Le travail est-il un espace de souffrance ou au contraire de réalisation ? Une société soucieuse du bien-être de ses membres doit elle favoriser l’épanouissement en dehors ou au cœur du travail ? Bref, le bien-être au travail est-il un non-sens ? Dans son livre « Le travail Invisible » [1] l’universitaire Pierre-Yves Gomez décrit deux visions philosophiques opposées de la place du travail dans la société moderne : celle de la philosophe américaine Hanna Arendt et celle de la philosophe française Simone Weil.
Le travail est-il aliénant ?
Hanna Arendt distingue l’œuvre et le travail. L’œuvre est issue de la libre création de l’homme qui se confronte à la matière pour exprimer ce que lui dicte son esprit. Elle est la seule façon pour lui de se réaliser pleinement car elle n’est pas le fruit d’une contrainte imposée. C’est l’homme qui est à l’origine de son projet et qui choisit de participer à la création du monde, qu’il s’agisse d’un projet artistique ou humanitaire.
Le travail à contrario est l’expression d’un agir contraint. S’il présente des similitudes avec l’œuvre dans cette confrontation au réel qui oblige l’homme à se dépasser, ce n’est que pour répondre à des besoins utilitaires. Il entre en action par nécessité pour assurer les conditions de son existence, au sein de la société et face aux exigences de la nature. En ce sens, pour la philosophe américaine, le travail, impératif matériel, est une aliénation car il ne résulte pas du libre choix venu de l’esprit.

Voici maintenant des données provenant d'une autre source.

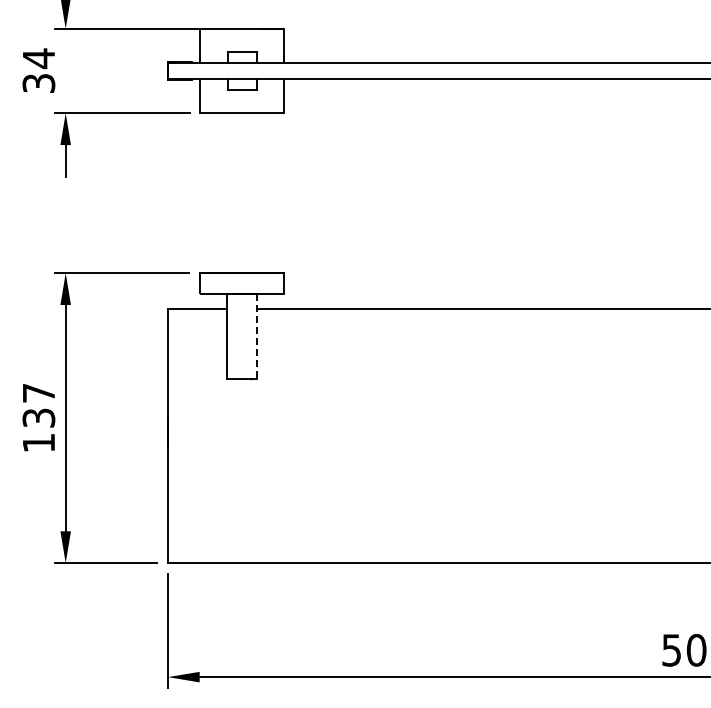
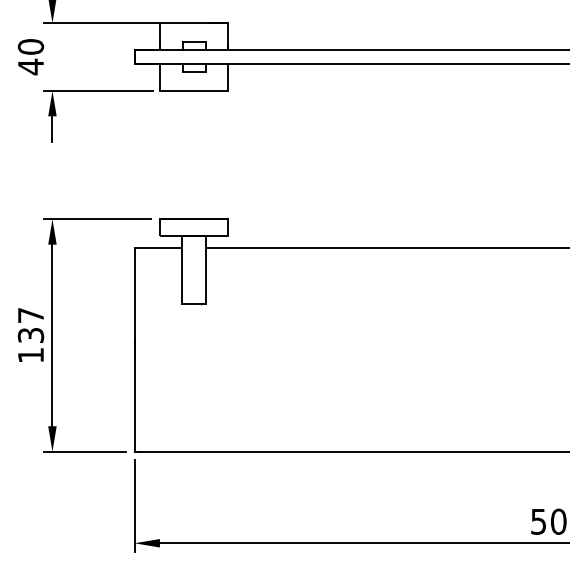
text: (38, 70) -> (30, 56), 34 -> 40
line: (256, 336) -> (205, 269), dashed -> solid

Une organisation socialement responsable, souhaitant libérer les hommes de l’asservissement pour leur permettre de contribuer au monde de manière personnelle doit, selon elle, tout faire pour privilégier l’œuvre et réduire le travail. Pour H. Arendt, l’aliénation est inhérente à la condition humaine et l’effort politique doit être porté sur tout ce qui peut favoriser l’émancipation de l’être humain et la réalisation de son œuvre personnelle.
Le travail est-il source d’humanisation ?
Simone Weil ne distingue pas l’œuvre, issue de l’esprit et le travail, venu de la matière. Pour elle, l’homme est à la fois corps et esprit, et se trouve toujours contraint dans son agir. Que cela soit en réalisant une œuvre d’art ou en fabricant un objet utilitaire, c’est en se confrontant à la dure réalité et en la dépassant que le travailleur trouve sa dignité.
Quel que soit l’objet de son engagement, artistique ou alimentaire, l’homme doit mettre en œuvre ses ressources personnelles pour vaincre les obstacles et atteindre le résultat attendu, par lui ou par l’organisation au sein de laquelle il travaille. « Elle considère [cette] appropriation par les travailleurs comme la source même de leur libération » (p. 163). Par le travail, l’individu mobilise ses efforts pour transformer le monde et le rendre plus beau et plus sûr.
Loin d’être aliénant, le travail est décrit comme humanisant. Le progrès social consisterait ici non pas à libérer l’homme du travail pour qu’il puisse se réaliser en dehors, mais à lui garantir la possibilité d’exercer son intelligence et son pouvoir d’agir, de voir le sens de son travail et d’en tirer une fierté.
Bien-être au travail : la responsabilité de l’organisation
Les deux penseurs sont d’accord sur le fait que l’activité humaine comporte une dimension pénible, brutale, violente et que l’homme se réalise en la dépassant. Elles se rejoignent aussi sur le fait que « l’organisation économique est asservissante si elle ne fait pas en sorte que la personne humaine est repérée comme telle, que ce soit dans son travail ou dans son œuvre » (p. 166).
L’être humain aspire à se libérer par le travail et par le sens qu’il donne à ses actes. Il aspire à modifier l’environnement pour le rendre plus sûr et en tirer de quoi vivre ; se nourrir, se vêtir, se loger. Il aspire à se libérer de la dépendance aux autres pour devenir un acteur de l’interdépendance ; avoir une place dans la collectivité et s’émanciper de la charité publique.
Enfin, il aspire à manifester ses potentialités ; développer ses capacités, ses talents. Seule l’organisation a le pouvoir de favoriser la prise en compte des besoins fondamentaux des personnes qui travaillent en son sein. Elle en a non seulement le pouvoir mais aussi la responsabilité.
En conclusion, il appartient à chacun de juger dans son expérience si son travail est source de mal-être ou au contraire d’épanouissement. Les besoins fondamentaux de l’être humains sont connus, les principes de management qui les prennent en compte aussi. Le bien-être au travail n’est pas une utopie mais résulte de la volonté d’une organisation et de l’engagement de ses membres à agir collectivement pour améliorer la qualité de vie au travail.
[1] GOMEZ P-Y, (2013). Le travail Invisible, Ed. F. BOURRIN, Paris.